The importance of blazar monitoring programs is essential. Some of the major results extracted though the dedicated blazar surveys include the connection between optical polarization plane rotations and γ-ray flares in blazars (Blinov et al. [67]). Rapid intraday variability (IDV) was observed in BL Lac during the 2000–2001 campaign of WEBT program (Raiteri et al. [68]). They observed a ∼1 mag brightening in a couple of weeks and several variations up to a few tenths of mag on hour time scales. BOSS Project contributes in the time domain study of blazars (Gazeas et al. [69]). Preliminary findings include the 17–22 day QPOs found in Mrk421 and BL Lac during the 2013–2018 photometric observing campaign, which are connected with the accretion disk rotational period. Multi-wavelength studies between BOSS Project and γ-ray, X-ray and radio surveys reveal significant time lags between high and low energy flares, which can be explained through electron cooling process.

All that is needed to perform a dedicated monitoring program is a good target list of well determined sources. Optical and near-IR astronomy opened a new window in the time domain astronomy very recently. The advantage of global telescope networks is an asset and they guarantee high quality homogeneous data bases, from which future studies can mine information on blazar variability, even for large scale galaxy structure and cosmological studies that are based on data uniformity and global sky coverage.

Multi-wavelength studies are bringing researchers from different domains together.
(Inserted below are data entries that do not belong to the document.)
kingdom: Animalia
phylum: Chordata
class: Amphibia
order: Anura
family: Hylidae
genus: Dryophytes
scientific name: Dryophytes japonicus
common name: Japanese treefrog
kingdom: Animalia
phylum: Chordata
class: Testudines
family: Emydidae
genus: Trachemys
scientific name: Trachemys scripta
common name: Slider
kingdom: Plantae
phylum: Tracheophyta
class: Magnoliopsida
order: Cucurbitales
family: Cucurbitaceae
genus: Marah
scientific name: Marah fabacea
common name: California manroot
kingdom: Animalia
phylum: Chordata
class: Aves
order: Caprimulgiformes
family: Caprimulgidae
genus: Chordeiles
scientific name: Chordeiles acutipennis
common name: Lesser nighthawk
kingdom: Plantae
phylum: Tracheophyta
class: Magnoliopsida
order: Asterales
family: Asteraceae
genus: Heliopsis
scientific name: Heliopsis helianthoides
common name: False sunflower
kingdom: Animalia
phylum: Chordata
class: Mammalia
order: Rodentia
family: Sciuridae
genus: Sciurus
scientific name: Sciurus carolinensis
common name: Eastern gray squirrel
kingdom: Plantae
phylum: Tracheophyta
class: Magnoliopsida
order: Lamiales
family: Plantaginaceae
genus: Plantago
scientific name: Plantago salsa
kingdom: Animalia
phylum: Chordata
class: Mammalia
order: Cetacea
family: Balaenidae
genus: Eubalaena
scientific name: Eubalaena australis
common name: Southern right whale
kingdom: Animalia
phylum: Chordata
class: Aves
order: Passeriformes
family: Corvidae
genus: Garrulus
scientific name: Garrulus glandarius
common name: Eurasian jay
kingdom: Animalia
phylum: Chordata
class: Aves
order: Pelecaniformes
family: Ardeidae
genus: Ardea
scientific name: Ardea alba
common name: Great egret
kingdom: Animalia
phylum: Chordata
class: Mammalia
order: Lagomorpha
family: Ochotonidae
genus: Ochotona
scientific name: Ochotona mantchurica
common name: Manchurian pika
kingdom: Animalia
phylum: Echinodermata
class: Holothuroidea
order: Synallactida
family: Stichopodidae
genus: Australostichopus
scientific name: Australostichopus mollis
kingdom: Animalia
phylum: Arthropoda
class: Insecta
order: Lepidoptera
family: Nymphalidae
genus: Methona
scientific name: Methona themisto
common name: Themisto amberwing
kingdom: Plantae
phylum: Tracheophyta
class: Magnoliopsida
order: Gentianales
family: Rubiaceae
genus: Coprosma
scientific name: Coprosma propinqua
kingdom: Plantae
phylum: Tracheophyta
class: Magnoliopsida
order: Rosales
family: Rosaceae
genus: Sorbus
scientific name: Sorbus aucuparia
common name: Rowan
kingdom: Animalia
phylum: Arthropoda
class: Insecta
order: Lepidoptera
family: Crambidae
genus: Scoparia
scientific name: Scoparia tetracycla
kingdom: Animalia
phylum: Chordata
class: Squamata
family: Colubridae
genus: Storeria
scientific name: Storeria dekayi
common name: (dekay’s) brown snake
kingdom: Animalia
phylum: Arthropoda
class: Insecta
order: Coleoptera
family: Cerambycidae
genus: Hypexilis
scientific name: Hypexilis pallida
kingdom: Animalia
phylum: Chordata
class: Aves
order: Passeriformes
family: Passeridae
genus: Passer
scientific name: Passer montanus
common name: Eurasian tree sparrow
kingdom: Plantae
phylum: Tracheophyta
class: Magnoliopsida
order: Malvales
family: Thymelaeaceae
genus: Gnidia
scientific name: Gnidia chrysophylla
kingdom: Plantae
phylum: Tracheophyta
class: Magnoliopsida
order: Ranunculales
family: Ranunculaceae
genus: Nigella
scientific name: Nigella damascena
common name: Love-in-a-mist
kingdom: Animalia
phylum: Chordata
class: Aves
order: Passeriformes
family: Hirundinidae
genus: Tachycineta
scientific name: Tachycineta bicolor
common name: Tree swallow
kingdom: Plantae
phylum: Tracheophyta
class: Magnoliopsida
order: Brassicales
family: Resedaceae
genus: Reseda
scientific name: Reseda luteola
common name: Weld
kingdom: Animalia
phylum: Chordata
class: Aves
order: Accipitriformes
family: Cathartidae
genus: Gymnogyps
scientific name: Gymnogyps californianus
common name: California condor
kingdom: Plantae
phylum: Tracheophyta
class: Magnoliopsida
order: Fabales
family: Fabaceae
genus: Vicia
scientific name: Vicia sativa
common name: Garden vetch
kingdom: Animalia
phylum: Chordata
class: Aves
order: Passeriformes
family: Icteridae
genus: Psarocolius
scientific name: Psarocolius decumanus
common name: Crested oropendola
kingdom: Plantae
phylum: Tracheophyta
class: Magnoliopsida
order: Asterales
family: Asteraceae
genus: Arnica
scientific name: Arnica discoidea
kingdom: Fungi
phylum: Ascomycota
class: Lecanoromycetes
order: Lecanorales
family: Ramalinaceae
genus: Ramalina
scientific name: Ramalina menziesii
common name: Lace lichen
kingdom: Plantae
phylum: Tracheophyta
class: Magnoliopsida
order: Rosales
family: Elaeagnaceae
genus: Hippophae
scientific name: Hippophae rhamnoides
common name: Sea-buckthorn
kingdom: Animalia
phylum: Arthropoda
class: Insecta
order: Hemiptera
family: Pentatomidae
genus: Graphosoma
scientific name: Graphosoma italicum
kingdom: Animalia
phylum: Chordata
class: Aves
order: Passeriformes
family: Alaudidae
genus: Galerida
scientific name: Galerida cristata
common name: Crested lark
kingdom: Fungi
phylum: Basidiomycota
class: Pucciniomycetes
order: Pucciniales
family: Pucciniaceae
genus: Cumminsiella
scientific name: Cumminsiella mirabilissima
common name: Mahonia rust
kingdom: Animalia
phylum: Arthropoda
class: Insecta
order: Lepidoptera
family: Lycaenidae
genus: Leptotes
A combination of several electromagnetic bands is extremely important to understand the physics behind the observed variations in light and spectra. From the opposite point of view, the newly designed survey programs use the physics of blazars in order to design the future telescope setups and establish the observing strategy.

Multi-messenger astronomy and coordinated observations with all available detectors, offer a unique opportunity to study the physics of blazars through its networks (i.e., Astrophysical Multimessenger Observatory Network—AMON, Smith et al. [70]). The overwhelmingly large amount of collected data brings eventually the future astronomers towards the era of big data analysis in blazar study.